The U.S. Court of Appeals for the District of Columbia late Friday, Sept. 28, decided to hold the current hours-of-service regulations in place until Dec. 27 to give the Federal Motor Carrier Safety Administration time to consider changes in the rules in light of the court’s July 24 decision.
In its July opinion, the court voided the 11 hours of driving and the 34-hour restart on the grounds that the public didn’t have adequate notice of FMCSA’s methodology for analyzing crash risk.
The American Trucking Associations had asked the court for an eight-month stay of the decision to allow for further rulemaking. FMCSA, which strongly supported ATA’s request, asked that the stay remain in place for 12 months. Under the court’s Rule 41, however, a stay of a mandate ordinarily does not extend beyond 90 days.
In other action, the court rejected the Owner-Operator Independent Drivers Association’s request for a rehearing on its challenge to various aspects of the current regulations, including the restrictions on split rest in sleeper berths.
ATA, through a press statement, said that it was pleased the court granted in part its motion for a stay, that it was confident the court has provided FMCSA sufficient time to issue an interim final rule that retains the 11-hour driving limit and the 34-hour restart, and that it would continue to urge the agency to proceed to a final rule in a timely manner. FMCSA said it was “carefully evaluating our options in light of the court’s ruling.”

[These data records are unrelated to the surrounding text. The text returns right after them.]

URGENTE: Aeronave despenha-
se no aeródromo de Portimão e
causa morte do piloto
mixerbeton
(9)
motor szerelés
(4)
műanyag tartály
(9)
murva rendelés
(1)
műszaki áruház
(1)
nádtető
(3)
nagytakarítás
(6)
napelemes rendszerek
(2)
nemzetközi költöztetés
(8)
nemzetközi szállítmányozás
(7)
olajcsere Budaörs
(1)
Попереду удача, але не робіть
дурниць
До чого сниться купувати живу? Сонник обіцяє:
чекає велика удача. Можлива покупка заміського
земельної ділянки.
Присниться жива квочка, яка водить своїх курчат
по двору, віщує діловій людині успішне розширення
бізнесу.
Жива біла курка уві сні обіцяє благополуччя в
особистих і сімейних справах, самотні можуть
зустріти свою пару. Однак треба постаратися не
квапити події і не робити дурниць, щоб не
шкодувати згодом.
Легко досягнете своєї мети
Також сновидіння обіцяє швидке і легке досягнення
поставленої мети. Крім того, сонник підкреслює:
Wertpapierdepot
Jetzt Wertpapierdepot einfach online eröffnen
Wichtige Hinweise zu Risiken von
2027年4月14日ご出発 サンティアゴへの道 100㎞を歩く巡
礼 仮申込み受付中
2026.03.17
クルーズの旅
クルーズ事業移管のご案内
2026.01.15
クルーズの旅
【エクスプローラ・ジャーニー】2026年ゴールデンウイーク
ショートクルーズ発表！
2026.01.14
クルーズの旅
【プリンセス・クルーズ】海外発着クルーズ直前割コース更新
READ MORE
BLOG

ATA said the trucking industry and its customers could not instantaneously shift to an hours-of-service regime with a different daily driving limit and without the 34-hour restart; rather, such a conversion would require months of preparation. Changes, according to ATA, would require retraining drivers and operating personnel, reprinting logs and other forms, reprogramming dispatching and electronic onboard recording software, reengineering routes, addressing customers’ issues, hiring new drivers and purchasing new trucks to compensate for the loss of productivity.
Washington-based consumer watchdog Public Citizen — which originally brought the case before the court — opposed any stays, arguing that federal regulators used the same tactic two years ago to maintain the old requirements, but said the court’s decision added pressure for the regulators and industry to comply. “Ninety days really puts them to the test,” said Joan Claybrook, president of Public Citizen.
OOIDA expressed its disappointment in the court’s decision. OOIDA had asked the court to review whether FMCSA had given adequate public notice of the changes it made to the sleeper-berth rule, and whether the agency had adequately considered the effect of the 14-hour rule to discourage drivers from taking short rest breaks.
“We are obviously not too happy about the decision, but more importantly, we are focused on reviewing other options on possible future actions,” said Rick Craig, OOIDA director of regulatory affairs. “While this concludes our options for review from the courts, we will be working with FMCSA for a speedy resolution now and petitioning the agency in the future for practical rules that reflect the real world for most truckers.”